A heavy-duty response already is slogging through heavy rains and floodwaters to help people trapped or displaced by Florence’s watery onslaught. Storm winds might be dropping, but rivers are rising and the next few days could bring the most destructive round of flooding in North Carolina history.
BY THE NUMBERS
—Storm deaths: Florence is being blamed for at least 17 deaths in the Carolinas
—Heavy rains: Nearly 34 inches (86 centimeters) of rain fell from Thursday through Sunday in Swansboro, on the North Carolina coast, according to the National Weather Service
—In the dark: About 625,000 outages as of Sunday afternoon, mostly in North Carolina
—Protected: About 15,000 people in shelters in North Carolina
—Grounded: More than 2,400 flights canceled
—Storm losses: Mayor of New Bern, North Carolina, says his city has 30 roads still unpassable, 4,200 homes and more than 300 commercial buildings damaged, 6,000 customers without power and 1,200 residents in shelters
—Evacuations: Tens of thousands ordered out of communities along North Carolina’s steadily rising rivers, while over 2.4 million people in southern China’s Guangdong province were warned to escape Mangkhut
—To the rescue: Over 1,000 search-and-rescue personnel with 36 helicopters and over 200 boats were working in North Carolina
FLORENCE FATALITIES
Among the latest storm-related deaths in South Carolina confirmed by authorities: a man who drowned when a pickup truck flipped into a drainage ditch, a couple who died of carbon monoxide poisoning running a generator indoors, a woman whose vehicle hit a tree branch, a pickup truck driver who died after the vehicle struck a bridge support and another pickup driver who lost control of the vehicle and hit a tree
WILMINGTON STRANDED
Authorities are planning to airlift food and water into Wilmington, North Carolina, because storm damage cut off road access on Sunday.

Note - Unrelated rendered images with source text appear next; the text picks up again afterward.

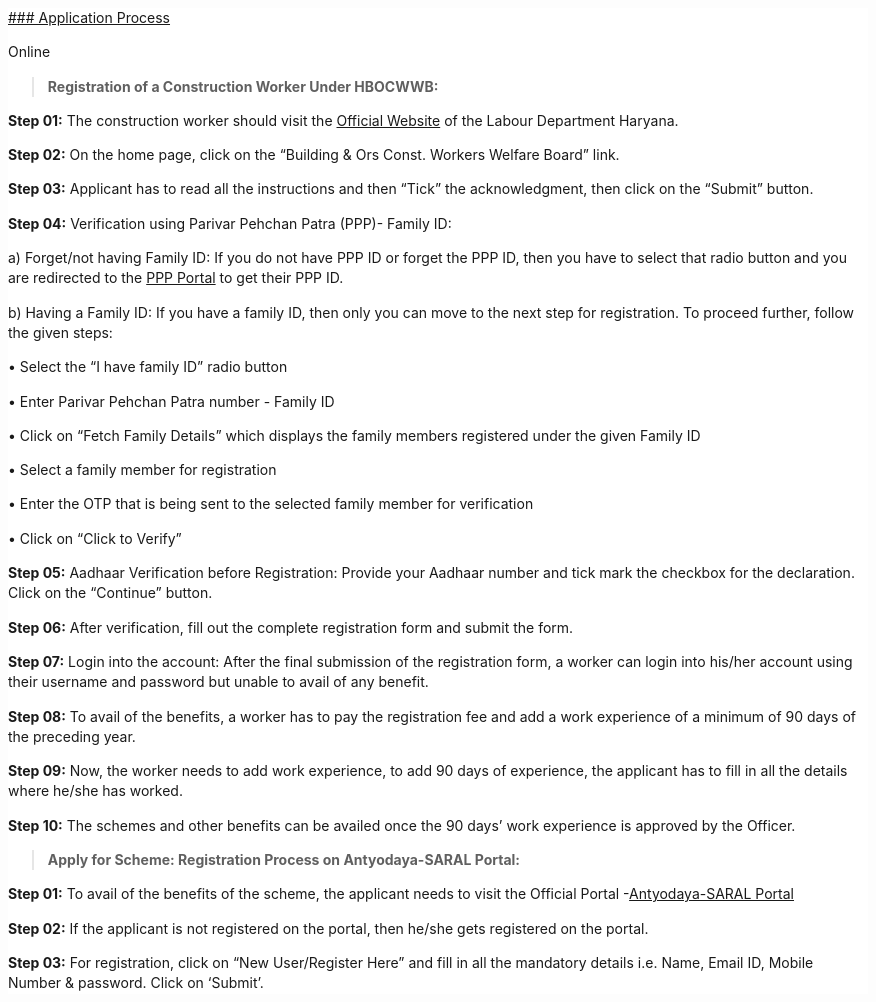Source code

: [### Application Process](https://www.myscheme.gov.in/schemes/smshbocwwb#application-process)

Online

> **Registration of a Construction Worker Under HBOCWWB:**

**Step 01:** The construction worker should visit the [Official Website](https://hrylabour.gov.in/) of the Labour Department Haryana.

**Step 02:** On the home page, click on the “Building & Ors Const. Workers Welfare Board” link.

**Step 03:** Applicant has to read all the instructions and then “Tick” the acknowledgment, then click on the “Submit” button.

**Step 04:** Verification using Parivar Pehchan Patra (PPP)- Family ID:

a) Forget/not having Family ID: If you do not have PPP ID or forget the PPP ID, then you have to select that radio button and you are redirected to the [PPP Portal](https://meraparivar.haryana.gov.in/) to get their PPP ID.

b) Having a Family ID: If you have a family ID, then only you can move to the next step for registration. To proceed further, follow the given steps:

• Select the “I have family ID” radio button

• Enter Parivar Pehchan Patra number - Family ID

• Click on “Fetch Family Details” which displays the family members registered under the given Family ID

• Select a family member for registration

• Enter the OTP that is being sent to the selected family member for verification

• Click on “Click to Verify”

**Step 05:** Aadhaar Verification before Registration: Provide your Aadhaar number and tick mark the checkbox for the declaration. Click on the “Continue” button.

**Step 06:** After verification, fill out the complete registration form and submit the form.

**Step 07:** Login into the account: After the final submission of the registration form, a worker can login into his/her account using their username and password but unable to avail of any benefit.

**Step 08:** To avail of the benefits, a worker has to pay the registration fee and add a work experience of a minimum of 90 days of the preceding year.

**Step 09:** Now, the worker needs to add work experience, to add 90 days of experience, the applicant has to fill in all the details where he/she has worked.

**Step 10:** The schemes and other benefits can be availed once the 90 days’ work experience is approved by the Officer.

> **Apply for Scheme: Registration Process on Antyodaya-SARAL Portal:**

**Step 01:** To avail of the benefits of the scheme, the applicant needs to visit the Official Portal -[Antyodaya-SARAL Portal](https://saralharyana.gov.in/)﻿

**Step 02:** If the applicant is not registered on the portal, then he/she gets registered on the portal.

**Step 03:** For registration, click on “New User/Register Here” and fill in all the mandatory details i.e. Name, Email ID, Mobile Number & password. Click on ‘Submit’.

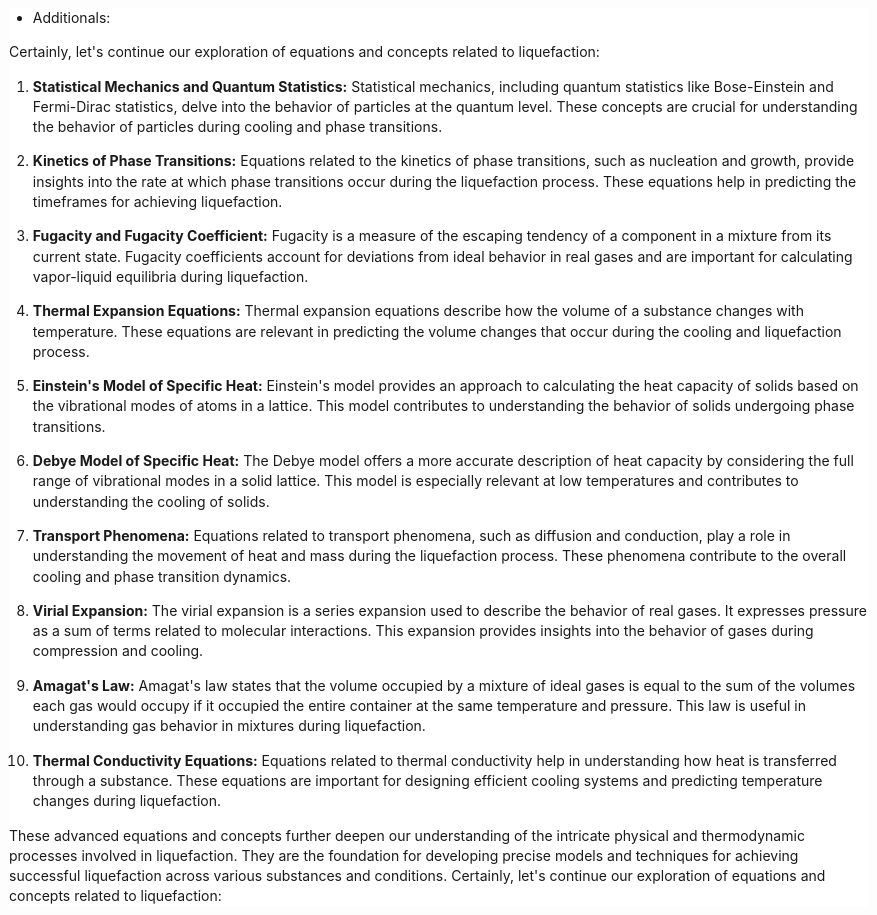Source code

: - Additionals:    

Certainly, let's continue our exploration of equations and concepts related to liquefaction:

1. **Statistical Mechanics and Quantum Statistics:**
Statistical mechanics, including quantum statistics like Bose-Einstein and Fermi-Dirac statistics, delve into the behavior of particles at the quantum level. These concepts are crucial for understanding the behavior of particles during cooling and phase transitions.

2. **Kinetics of Phase Transitions:**
Equations related to the kinetics of phase transitions, such as nucleation and growth, provide insights into the rate at which phase transitions occur during the liquefaction process. These equations help in predicting the timeframes for achieving liquefaction.

3. **Fugacity and Fugacity Coefficient:**
Fugacity is a measure of the escaping tendency of a component in a mixture from its current state. Fugacity coefficients account for deviations from ideal behavior in real gases and are important for calculating vapor-liquid equilibria during liquefaction.

4. **Thermal Expansion Equations:**
Thermal expansion equations describe how the volume of a substance changes with temperature. These equations are relevant in predicting the volume changes that occur during the cooling and liquefaction process.

5. **Einstein's Model of Specific Heat:**
Einstein's model provides an approach to calculating the heat capacity of solids based on the vibrational modes of atoms in a lattice. This model contributes to understanding the behavior of solids undergoing phase transitions.

6. **Debye Model of Specific Heat:**
The Debye model offers a more accurate description of heat capacity by considering the full range of vibrational modes in a solid lattice. This model is especially relevant at low temperatures and contributes to understanding the cooling of solids.

7. **Transport Phenomena:**
Equations related to transport phenomena, such as diffusion and conduction, play a role in understanding the movement of heat and mass during the liquefaction process. These phenomena contribute to the overall cooling and phase transition dynamics.

8. **Virial Expansion:**
The virial expansion is a series expansion used to describe the behavior of real gases. It expresses pressure as a sum of terms related to molecular interactions. This expansion provides insights into the behavior of gases during compression and cooling.

9. **Amagat's Law:**
Amagat's law states that the volume occupied by a mixture of ideal gases is equal to the sum of the volumes each gas would occupy if it occupied the entire container at the same temperature and pressure. This law is useful in understanding gas behavior in mixtures during liquefaction.

10. **Thermal Conductivity Equations:**
Equations related to thermal conductivity help in understanding how heat is transferred through a substance. These equations are important for designing efficient cooling systems and predicting temperature changes during liquefaction.

These advanced equations and concepts further deepen our understanding of the intricate physical and thermodynamic processes involved in liquefaction. They are the foundation for developing precise models and techniques for achieving successful liquefaction across various substances and conditions.
Certainly, let's continue our exploration of equations and concepts related to liquefaction:
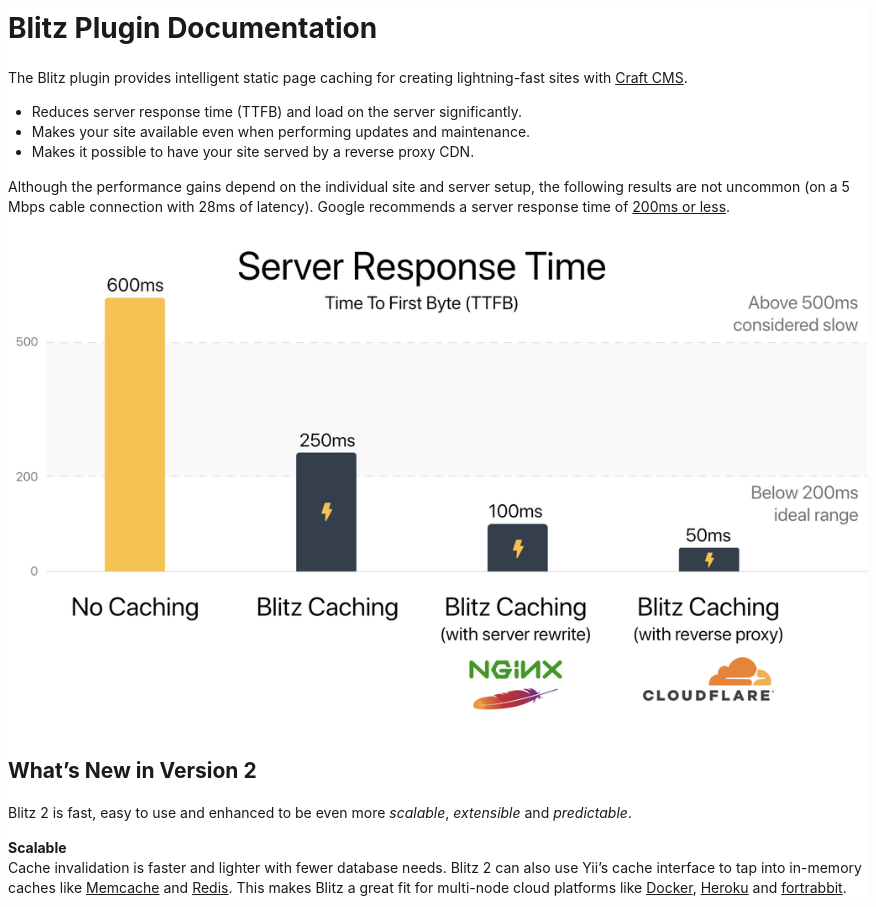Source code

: # Blitz Plugin Documentation

The Blitz plugin provides intelligent static page caching for creating lightning-fast sites with [Craft CMS](https://craftcms.com/).

- Reduces server response time (TTFB) and load on the server significantly. 
- Makes your site available even when performing updates and maintenance.
- Makes it possible to have your site served by a reverse proxy CDN.

Although the performance gains depend on the individual site and server setup, the following results are not uncommon (on a 5 Mbps cable connection with 28ms of latency). Google recommends a server response time of [200ms or less](https://developers.google.com/speed/docs/insights/Server#recommendations). 

![TTFB](images/ttfb-2.0.0b.png)  

## What’s New in Version 2

Blitz 2 is fast, easy to use and enhanced to be even more *scalable*, *extensible* and *predictable*.

**Scalable**  
Cache invalidation is faster and lighter with fewer database needs. Blitz 2 can also use Yii’s cache interface to tap into in-memory caches like [Memcache](https://memcached.org/) and [Redis](https://redis.io/). This makes Blitz a great fit for multi-node cloud platforms like [Docker](https://www.docker.com/), [Heroku](https://www.heroku.com/) and [fortrabbit](https://www.fortrabbit.com/).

But while the city was inaccessible from the outside, streets in Wilmington were busy with people looking for supplies in businesses that had power.
FIND ALTERNATE ROUTES
Officials say closures could last up to a week along Interstate 95 in North Carolina. The highway could be flooded near Fayetteville and near the South Carolina state line because of expected flooding in the Cape Fear and Lumber rivers. A 16-mile (26-kilometer) stretch of I-95 near Dunn was already closed Saturday.
COAL ASH
Duke Energy says heavy rains from Florence caused a slope to collapse at a coal-ash landfill at a closed power station near the North Carolina coast. A spokeswoman says contaminated runoff — enough to fill roughly 180 dump trucks — likely flowed into the plant’s cooling pond, and it was not yet clear whether any contamination may have flowed into the Cape Fear River.
New Bern crews work to clear storm damaged trees.
NORTH CAROLINA RECOVERY
Emergency management officials and nonprofit groups aren’t waiting for Florence’s rains to end or floodwaters to recede before starting to help people recover from the storm. Tens of thousands of meals were being prepared to serve in the most damaged areas, and hotel rooms and other temporary housing are being located for people displaced from their homes.
OUTER BANKS
Outer Banks residents and businesses owners are reporting relatively minimal damage in the low-lying barrier islands. Though the popular North Carolina tourist destination seems to have been spared the worst of Florence’s wrath, the islands still have some of the fastest rates of sea level rise in the world, nearly an inch a year.
FLOOD INSURANCE
When Florence’s floodwaters recede, they may reveal gaps in flood insurance coverage . An Associated Press analysis found there are roughly 5.1 million active flood insurance policies in the U.S., and while many new policies were signed after Hurricane Harvey flooded parts of Texas and Louisiana last year, not all vulnerable homeowners are covered.
On Wednesday, people lined up outside a Home Depot in Wilmington, N.C. for supplies in advance of Hurricane Florence.
RECOVERY SUPPLIES
The government can only do so much when a storm strikes, so hardware and building supply companies get ready with batteries, gas cans, tarps and chain saws long before landfall. Home Depot and North Carolina-based Lowe’s — the two biggest home supply companies — both activated sophisticated emergency command centers with their own meteorologists.
WILD HORSES
Wildlife experts say there was no need to worry about a herd of wild horses that roams North Carolina’s Outer Banks. The Corolla Wild Horse Fund posted a Facebook update Saturday saying the herd of wild Colonial Spanish Musangs were “doing their normal thing — grazing, socializing, and wondering what us crazy humans are all worked up over.”
The Associated Press contributed to this article.